[Entrées du jeu de données d'annotation]
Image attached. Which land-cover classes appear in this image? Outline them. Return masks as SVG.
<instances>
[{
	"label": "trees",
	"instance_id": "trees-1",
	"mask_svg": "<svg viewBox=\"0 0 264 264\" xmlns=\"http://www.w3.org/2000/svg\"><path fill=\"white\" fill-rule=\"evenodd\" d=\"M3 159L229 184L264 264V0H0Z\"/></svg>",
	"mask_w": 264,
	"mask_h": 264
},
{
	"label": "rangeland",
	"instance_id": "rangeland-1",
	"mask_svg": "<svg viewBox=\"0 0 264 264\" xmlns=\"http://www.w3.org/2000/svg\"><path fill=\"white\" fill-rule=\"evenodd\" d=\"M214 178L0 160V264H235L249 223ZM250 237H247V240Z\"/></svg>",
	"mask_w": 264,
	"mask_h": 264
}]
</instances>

* _CONSIGNES À SUIVRE_
Renvoyez toutes les lignes ci-dessus à l'identique, sans en modifier un seul caractère.

* _RÉPONSE ATTENDUE_
Image attached. Which land-cover classes appear in this image? Outline them. Return masks as SVG.
<instances>
[{
	"label": "trees",
	"instance_id": "trees-1",
	"mask_svg": "<svg viewBox=\"0 0 264 264\" xmlns=\"http://www.w3.org/2000/svg\"><path fill=\"white\" fill-rule=\"evenodd\" d=\"M3 159L229 184L264 264V0H0Z\"/></svg>",
	"mask_w": 264,
	"mask_h": 264
},
{
	"label": "rangeland",
	"instance_id": "rangeland-1",
	"mask_svg": "<svg viewBox=\"0 0 264 264\" xmlns=\"http://www.w3.org/2000/svg\"><path fill=\"white\" fill-rule=\"evenodd\" d=\"M214 178L0 160V264H235L249 223ZM250 237H247V240Z\"/></svg>",
	"mask_w": 264,
	"mask_h": 264
}]
</instances>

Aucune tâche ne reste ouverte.